For my own part, I am eternally paying him compliments of this kind, and do all that lies in my power to keep his imagination as busy as my own.

'Tis his turn now;—I have given an ample description of Dr. Slop's sad overthrow, and of his sad appearance in the back-parlour;—his imagination must now go on with it for a while.

Let the reader imagine then, that Dr. Slop has told his tale—and in what words, and with what aggravations, his fancy chooses;—Let him suppose, that Obadiah has told his tale also, and with such rueful looks of affected concern, as he thinks best will contrast the two figures as they stand by each other.—Let him imagine, that my father has stepped up stairs to see my mother.—And, to conclude this work of imagination,—let him imagine the doctor washed,—rubbed down, and condoled,—felicitated,—got into a pair of Obadiah's pumps, stepping forwards towards the door, upon the very point of entering upon action.

Truce!—truce, good Dr. Slop!—stay thy obstetrick hand;—return it safe into thy bosom to keep it warm;—little dost thou know what obstacles,—little dost thou think what hidden causes, retard its operation!—Hast thou, Dr.

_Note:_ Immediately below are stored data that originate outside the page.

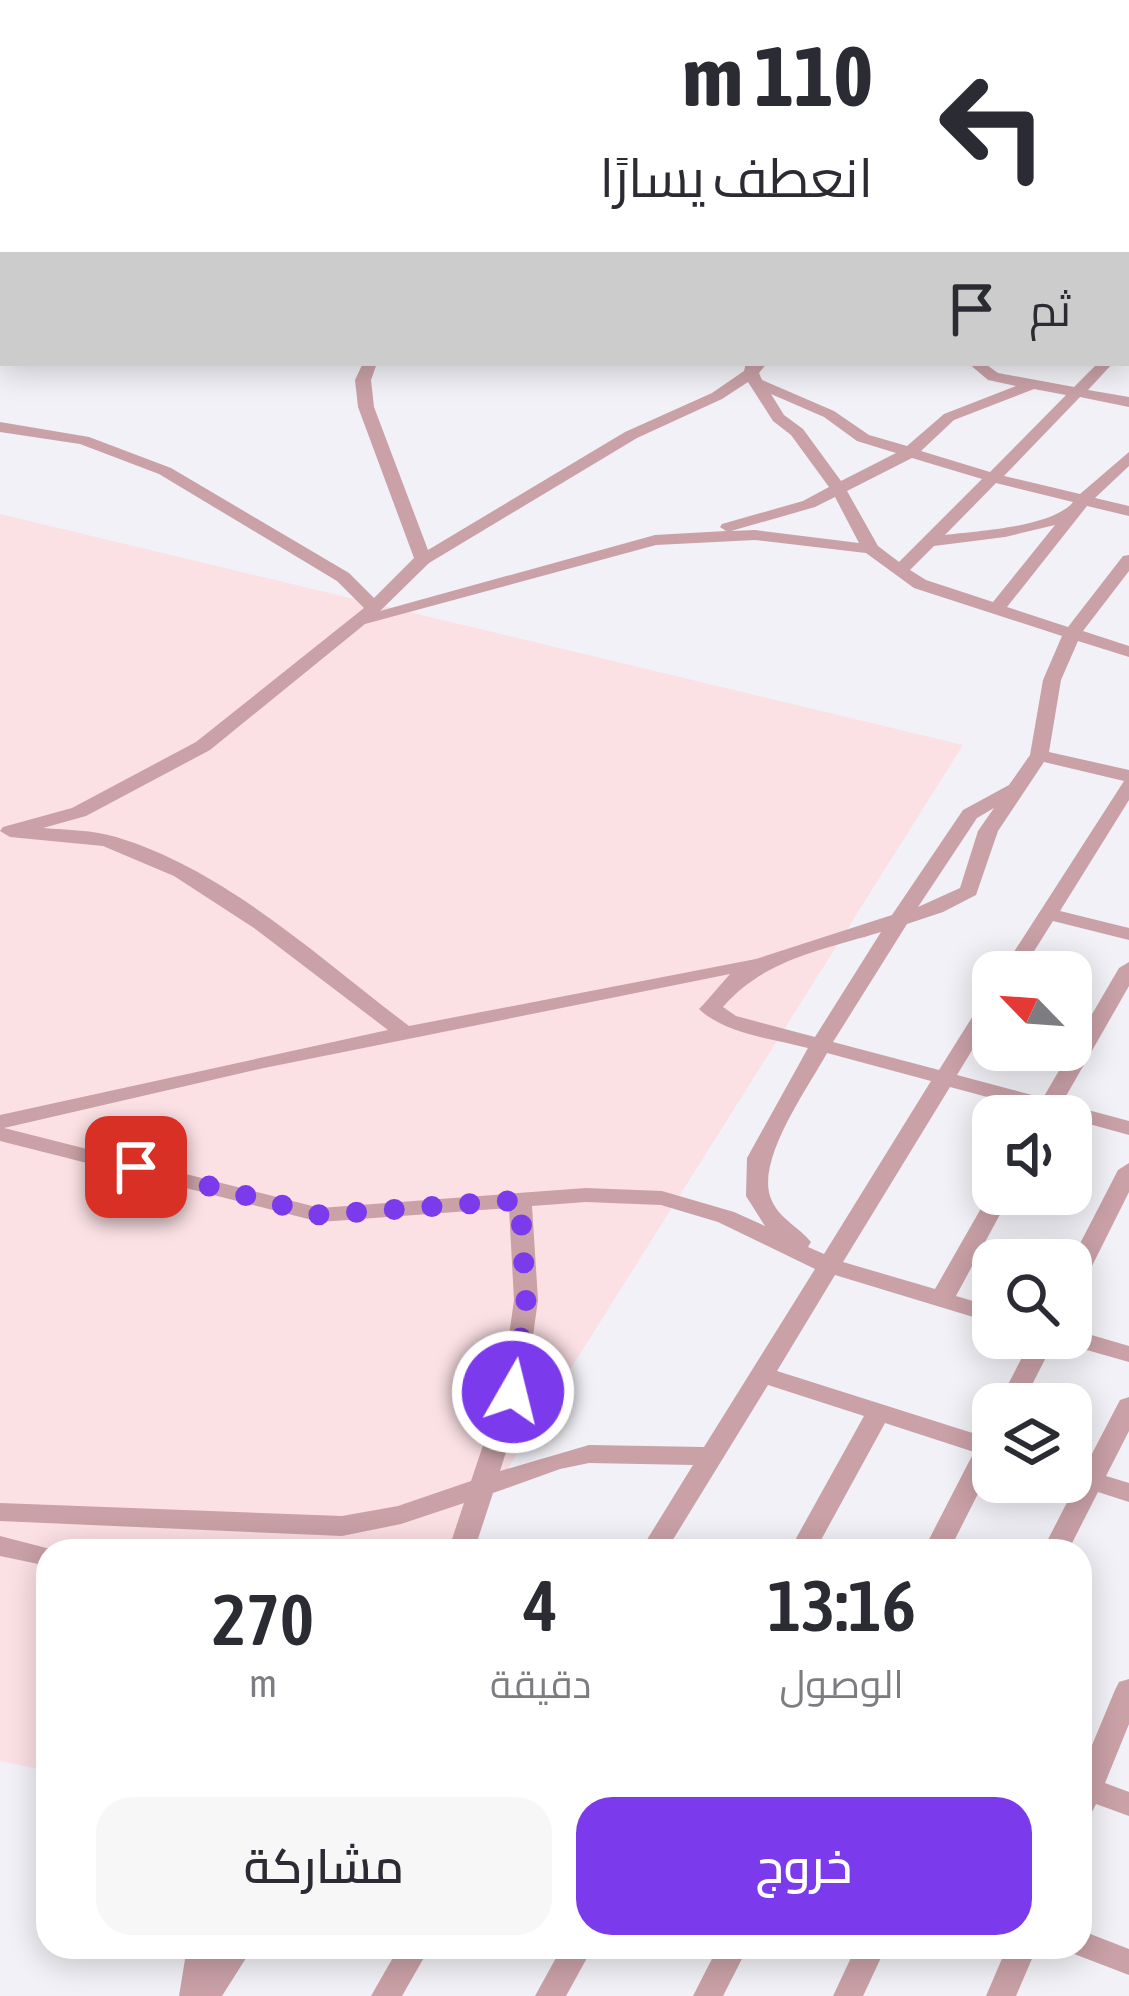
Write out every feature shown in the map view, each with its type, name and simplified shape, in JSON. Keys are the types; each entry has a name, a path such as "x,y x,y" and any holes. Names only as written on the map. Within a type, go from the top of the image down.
{"street":[{"path":"369,366 363,380 365,406 423,559"},
{"path":"979,366 993,377 1129,402"},
{"path":"993,377 1003,366"},
{"path":"900,571 1103,366"},
{"path":"5,831 79,812 203,746 374,608 423,559 496,521 605,450 756,371"},
{"path":"756,371 863,438 994,478 1129,511"},
{"path":"756,371 778,418 797,432 837,487 871,549 900,571 920,584 1129,652"},
{"path":"681,538 809,504 908,453 949,417 1034,384"},
{"path":"0,427 83,440 165,471 343,577 374,608"},
{"path":"998,607 1084,499 1129,457"},
{"path":"934,541 1005,532 1071,516"},
{"path":"351,626 407,606 496,588 655,540 771,536 871,549"},
{"path":"0,1122 405,1033 767,961 898,920 969,891 988,831 1039,755 1052,680 1072,632 1129,560"},
{"path":"1024,951 1129,780 1039,755"},
{"path":"827,1265 772,1221 758,1196 758,1158 819,1044 970,814 1020,783"},
{"path":"5,831 110,841 170,868 222,898 405,1033"},
{"path":"1048,914 1129,934"},
{"path":"767,961 734,981 710,1009 729,1020 999,1095"},
{"path":"1055,1095 1129,968"},
{"path":"660,1539 972,1031"},
{"path":"1092,1120 1129,1128"},
{"path":"0,1134 320,1215 586,1195 662,1198 726,1217 827,1265 972,1308"},
{"path":"1092,1242 1129,1169"},
{"path":"465,1539 513,1392 526,1300 520,1200"},
{"path":"942,1299 988,1215"},
{"path":"1092,1343 1129,1354"},
{"path":"760,1374 972,1439"},
{"path":"1092,1460 1129,1406"},
{"path":"809,1539 879,1412"},
{"path":"0,1512 342,1526 401,1515 589,1454 711,1456"},
{"path":"1092,1481 1129,1493"},
{"path":"942,1539 972,1482"},
{"path":"1059,1539 1071,1503"},
{"path":"0,1546 36,1554"},
{"path":"1092,1774 1129,1690"},
{"path":"1092,1796 1129,1804"},
{"path":"1092,1947 1129,1961"},
{"path":"194,1996 200,1959"},
{"path":"205,1996 230,1959"},
{"path":"386,1996 408,1959"},
{"path":"550,1996 571,1959"},
{"path":"708,1996 727,1959"},
{"path":"848,1996 866,1959"},
{"path":"1001,1996 1017,1959"}],"shaded area":[{"path":"0,514 963,745 464,1539 36,1539 36,1768 0,1761"}],"route":[{"path":"136,1167 320,1215 520,1200 526,1300 513,1392"}]}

Slop,—hast thou been entrusted with the secret articles of the solemn treaty which has brought thee into this place?—Art thou aware that at this instant, a daughter of Lucina is put obstetrically over thy head? Alas!—'tis too true.—Besides, great son of Pilumnus! what canst thou do?—Thou hast come forth unarm'd;—thou hast left thy tire-tete,—thy new-invented forceps,—thy crotchet,—thy squirt, and all thy instruments of salvation and deliverance, behind thee,—By Heaven! at this moment they are hanging up in a green bays bag, betwixt thy two pistols, at the bed's head!—Ring;—call;—send Obadiah back upon the coach-horse to bring them with all speed.

—Make great haste, Obadiah, quoth my father, and I'll give thee a crown! and quoth my uncle Toby, I'll give him another.